● **Work request**:
Reproduce the full passage about the actress and singer Natalie Venetia Belcon, word for word.

++++ Supplied passage ++++

Natalie Venetia Belcon is an American actress and singer. She is best known for originating the role of former child television star Gary Coleman in the Tony Award-winning Broadway musical Avenue Q and her performance as Omara in Buena Vista Social Club, for which she won the 2025 Tony Award for Best Featured Actress in a Musical. Her Broadway credits also include Joanne Jefferson in Rent, and Matilda the Musical.

==Early years==
Belcon was born in Trinidad and grew up in the Bronx. Her father was a jazz trumpeter of Venezuelan and Spanish heritage, and her mother, who studied classical piano at the Juilliard School of Music, is Trinidadian.

She is a 1991 graduate of Carnegie Mellon University.

== Theater ==
Belcon has performed on the original cast recordings of Avenue Q, The Glorious Ones and The Bubbly Black Girl Sheds Her Chameleon Skin.

++++ Listed entries ++++

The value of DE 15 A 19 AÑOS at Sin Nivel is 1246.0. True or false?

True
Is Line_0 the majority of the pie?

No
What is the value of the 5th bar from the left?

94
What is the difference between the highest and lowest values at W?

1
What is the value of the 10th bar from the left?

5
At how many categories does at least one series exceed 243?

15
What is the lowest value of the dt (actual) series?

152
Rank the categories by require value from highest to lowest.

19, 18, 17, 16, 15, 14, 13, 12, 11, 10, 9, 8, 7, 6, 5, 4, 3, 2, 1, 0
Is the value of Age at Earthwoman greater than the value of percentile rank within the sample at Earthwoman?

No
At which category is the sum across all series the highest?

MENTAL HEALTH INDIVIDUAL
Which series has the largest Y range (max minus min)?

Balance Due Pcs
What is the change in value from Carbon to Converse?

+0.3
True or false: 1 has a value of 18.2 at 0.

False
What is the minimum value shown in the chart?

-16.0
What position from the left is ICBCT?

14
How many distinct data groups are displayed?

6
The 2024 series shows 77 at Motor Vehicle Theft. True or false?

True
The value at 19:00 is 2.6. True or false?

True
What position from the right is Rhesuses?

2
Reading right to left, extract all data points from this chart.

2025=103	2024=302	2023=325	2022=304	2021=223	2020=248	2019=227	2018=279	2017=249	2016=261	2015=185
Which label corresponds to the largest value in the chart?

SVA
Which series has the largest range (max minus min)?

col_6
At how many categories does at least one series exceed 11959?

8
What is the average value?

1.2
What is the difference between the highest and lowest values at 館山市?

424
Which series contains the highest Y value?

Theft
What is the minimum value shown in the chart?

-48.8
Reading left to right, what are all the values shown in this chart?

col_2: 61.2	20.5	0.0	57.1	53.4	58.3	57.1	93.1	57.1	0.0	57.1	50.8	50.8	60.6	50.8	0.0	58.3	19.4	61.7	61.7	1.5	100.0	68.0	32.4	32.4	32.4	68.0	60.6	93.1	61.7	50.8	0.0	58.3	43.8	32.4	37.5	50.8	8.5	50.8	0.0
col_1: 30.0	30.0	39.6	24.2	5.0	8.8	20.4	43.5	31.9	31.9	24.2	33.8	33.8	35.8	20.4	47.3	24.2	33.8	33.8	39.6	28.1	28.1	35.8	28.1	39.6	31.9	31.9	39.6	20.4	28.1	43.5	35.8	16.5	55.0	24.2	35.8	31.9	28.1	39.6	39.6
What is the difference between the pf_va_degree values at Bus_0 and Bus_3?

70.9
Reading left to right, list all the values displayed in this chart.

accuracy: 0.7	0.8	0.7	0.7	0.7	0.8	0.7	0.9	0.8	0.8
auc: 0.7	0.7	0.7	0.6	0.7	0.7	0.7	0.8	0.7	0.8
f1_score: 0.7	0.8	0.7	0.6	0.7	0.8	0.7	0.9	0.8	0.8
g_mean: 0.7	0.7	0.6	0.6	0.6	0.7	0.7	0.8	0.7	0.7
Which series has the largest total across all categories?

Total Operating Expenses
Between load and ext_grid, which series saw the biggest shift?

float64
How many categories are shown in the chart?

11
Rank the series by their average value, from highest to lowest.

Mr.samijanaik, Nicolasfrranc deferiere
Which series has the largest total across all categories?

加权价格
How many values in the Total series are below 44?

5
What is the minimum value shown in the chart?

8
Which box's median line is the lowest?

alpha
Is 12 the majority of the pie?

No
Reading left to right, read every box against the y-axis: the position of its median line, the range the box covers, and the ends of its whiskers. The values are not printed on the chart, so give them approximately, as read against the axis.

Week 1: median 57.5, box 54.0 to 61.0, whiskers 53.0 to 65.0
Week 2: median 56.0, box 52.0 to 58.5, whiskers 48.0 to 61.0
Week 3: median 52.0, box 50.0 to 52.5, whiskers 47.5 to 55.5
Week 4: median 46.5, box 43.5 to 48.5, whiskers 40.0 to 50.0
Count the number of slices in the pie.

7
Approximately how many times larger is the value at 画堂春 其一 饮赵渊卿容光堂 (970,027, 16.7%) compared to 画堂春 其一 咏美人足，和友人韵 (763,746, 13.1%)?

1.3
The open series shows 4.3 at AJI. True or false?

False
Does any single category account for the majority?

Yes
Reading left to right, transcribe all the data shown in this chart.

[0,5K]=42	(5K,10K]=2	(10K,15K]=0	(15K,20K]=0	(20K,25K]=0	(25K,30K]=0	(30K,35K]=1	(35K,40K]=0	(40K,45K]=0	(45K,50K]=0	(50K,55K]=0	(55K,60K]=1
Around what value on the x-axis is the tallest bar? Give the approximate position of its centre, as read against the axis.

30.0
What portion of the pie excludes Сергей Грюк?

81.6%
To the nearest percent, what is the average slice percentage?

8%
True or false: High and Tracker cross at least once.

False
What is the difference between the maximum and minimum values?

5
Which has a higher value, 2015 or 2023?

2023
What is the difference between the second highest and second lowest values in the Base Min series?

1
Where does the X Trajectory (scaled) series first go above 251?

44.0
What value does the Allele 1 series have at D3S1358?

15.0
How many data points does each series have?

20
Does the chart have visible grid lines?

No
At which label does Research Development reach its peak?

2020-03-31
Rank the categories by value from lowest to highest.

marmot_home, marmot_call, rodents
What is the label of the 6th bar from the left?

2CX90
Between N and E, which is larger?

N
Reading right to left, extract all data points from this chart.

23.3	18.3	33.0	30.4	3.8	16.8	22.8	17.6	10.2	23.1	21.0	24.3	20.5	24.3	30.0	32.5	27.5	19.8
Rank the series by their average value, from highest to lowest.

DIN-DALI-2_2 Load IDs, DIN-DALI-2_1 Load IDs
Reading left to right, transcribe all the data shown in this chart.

++++

● **Task answer**:
Natalie Venetia Belcon is an American actress and singer. She is best known for originating the role of former child television star Gary Coleman in the Tony Award-winning Broadway musical Avenue Q and her performance as Omara in Buena Vista Social Club, for which she won the 2025 Tony Award for Best Featured Actress in a Musical. Her Broadway credits also include Joanne Jefferson in Rent, and Matilda the Musical.

==Early years==
Belcon was born in Trinidad and grew up in the Bronx. Her father was a jazz trumpeter of Venezuelan and Spanish heritage, and her mother, who studied classical piano at the Juilliard School of Music, is Trinidadian.

She is a 1991 graduate of Carnegie Mellon University.

== Theater ==
Belcon has performed on the original cast recordings of Avenue Q, The Glorious Ones and The Bubbly Black Girl Sheds Her Chameleon Skin.